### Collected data

*****

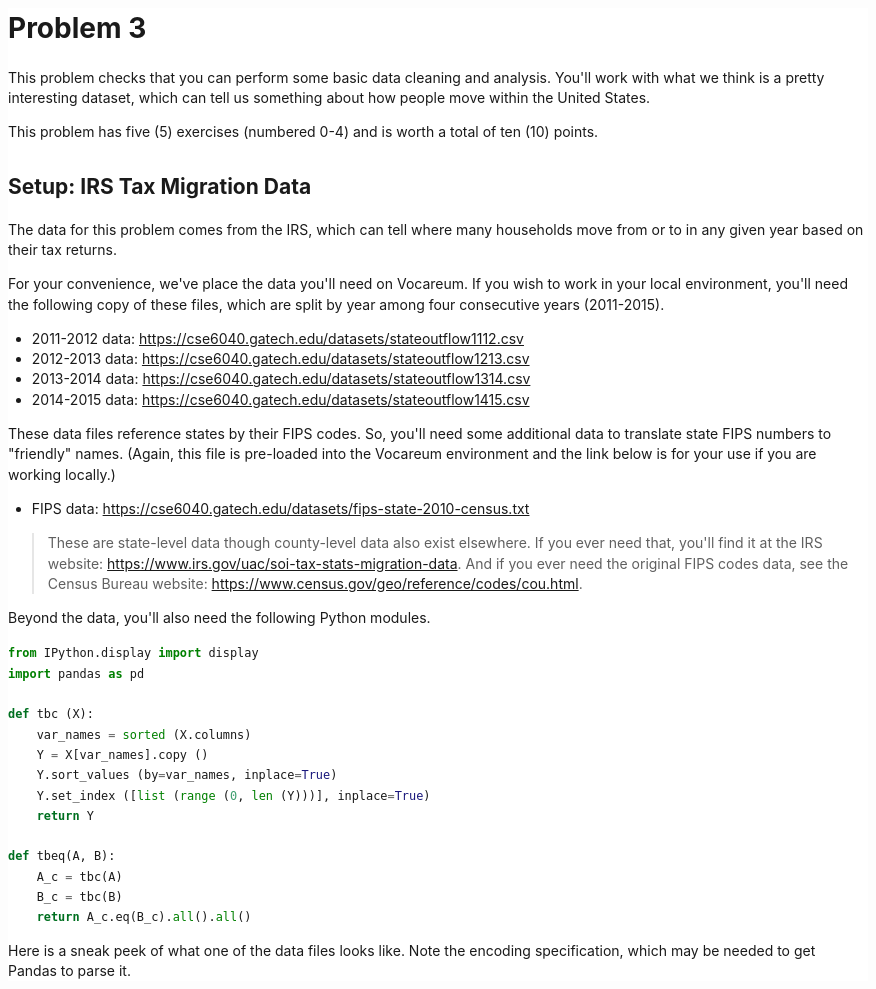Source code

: # Problem 3

This problem checks that you can perform some basic data cleaning and analysis. You'll work with what we think is a pretty interesting dataset, which can tell us something about how people move within the United States.

This problem has five (5) exercises (numbered 0-4) and is worth a total of ten (10) points.

## Setup: IRS Tax Migration Data

The data for this problem comes from the IRS, which can tell where many households move from or to in any given year based on their tax returns.

For your convenience, we've place the data you'll need on Vocareum. If you wish to work in your local environment, you'll need the following copy of these files, which are split by year among four consecutive years (2011-2015). 

- 2011-2012 data: https://cse6040.gatech.edu/datasets/stateoutflow1112.csv
- 2012-2013 data: https://cse6040.gatech.edu/datasets/stateoutflow1213.csv
- 2013-2014 data: https://cse6040.gatech.edu/datasets/stateoutflow1314.csv
- 2014-2015 data: https://cse6040.gatech.edu/datasets/stateoutflow1415.csv

These data files reference states by their FIPS codes. So, you'll need some additional data to translate state FIPS numbers to "friendly" names. (Again, this file is pre-loaded into the Vocareum environment and the link below is for your use if you are working locally.)

- FIPS data: https://cse6040.gatech.edu/datasets/fips-state-2010-census.txt

> These are state-level data though county-level data also exist elsewhere. If you ever need that, you'll find it at the IRS website: https://www.irs.gov/uac/soi-tax-stats-migration-data. And if you ever need the original FIPS codes data, see the Census Bureau website: https://www.census.gov/geo/reference/codes/cou.html.

Beyond the data, you'll also need the following Python modules.


```python
from IPython.display import display
import pandas as pd

def tbc (X):
    var_names = sorted (X.columns)
    Y = X[var_names].copy ()
    Y.sort_values (by=var_names, inplace=True)
    Y.set_index ([list (range (0, len (Y)))], inplace=True)
    return Y

def tbeq(A, B):
    A_c = tbc(A)
    B_c = tbc(B)
    return A_c.eq(B_c).all().all()
```

Here is a sneak peek of what one of the data files looks like. Note the encoding specification, which may be needed to get Pandas to parse it.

*****

### PROBLEM REQUIREMENTS
Take the records above and transcribe them exactly, dropping every picture.

### RESULT
Source code

: # Problem 3

This problem checks that you can perform some basic data cleaning and analysis. You'll work with what we think is a pretty interesting dataset, which can tell us something about how people move within the United States.

This problem has five (5) exercises (numbered 0-4) and is worth a total of ten (10) points.

## Setup: IRS Tax Migration Data

The data for this problem comes from the IRS, which can tell where many households move from or to in any given year based on their tax returns.

For your convenience, we've place the data you'll need on Vocareum. If you wish to work in your local environment, you'll need the following copy of these files, which are split by year among four consecutive years (2011-2015). 

- 2011-2012 data: https://cse6040.gatech.edu/datasets/stateoutflow1112.csv
- 2012-2013 data: https://cse6040.gatech.edu/datasets/stateoutflow1213.csv
- 2013-2014 data: https://cse6040.gatech.edu/datasets/stateoutflow1314.csv
- 2014-2015 data: https://cse6040.gatech.edu/datasets/stateoutflow1415.csv

These data files reference states by their FIPS codes. So, you'll need some additional data to translate state FIPS numbers to "friendly" names. (Again, this file is pre-loaded into the Vocareum environment and the link below is for your use if you are working locally.)

- FIPS data: https://cse6040.gatech.edu/datasets/fips-state-2010-census.txt

> These are state-level data though county-level data also exist elsewhere. If you ever need that, you'll find it at the IRS website: https://www.irs.gov/uac/soi-tax-stats-migration-data. And if you ever need the original FIPS codes data, see the Census Bureau website: https://www.census.gov/geo/reference/codes/cou.html.

Beyond the data, you'll also need the following Python modules.


```python
from IPython.display import display
import pandas as pd

def tbc (X):
    var_names = sorted (X.columns)
    Y = X[var_names].copy ()
    Y.sort_values (by=var_names, inplace=True)
    Y.set_index ([list (range (0, len (Y)))], inplace=True)
    return Y

def tbeq(A, B):
    A_c = tbc(A)
    B_c = tbc(B)
    return A_c.eq(B_c).all().all()
```

Here is a sneak peek of what one of the data files looks like. Note the encoding specification, which may be needed to get Pandas to parse it.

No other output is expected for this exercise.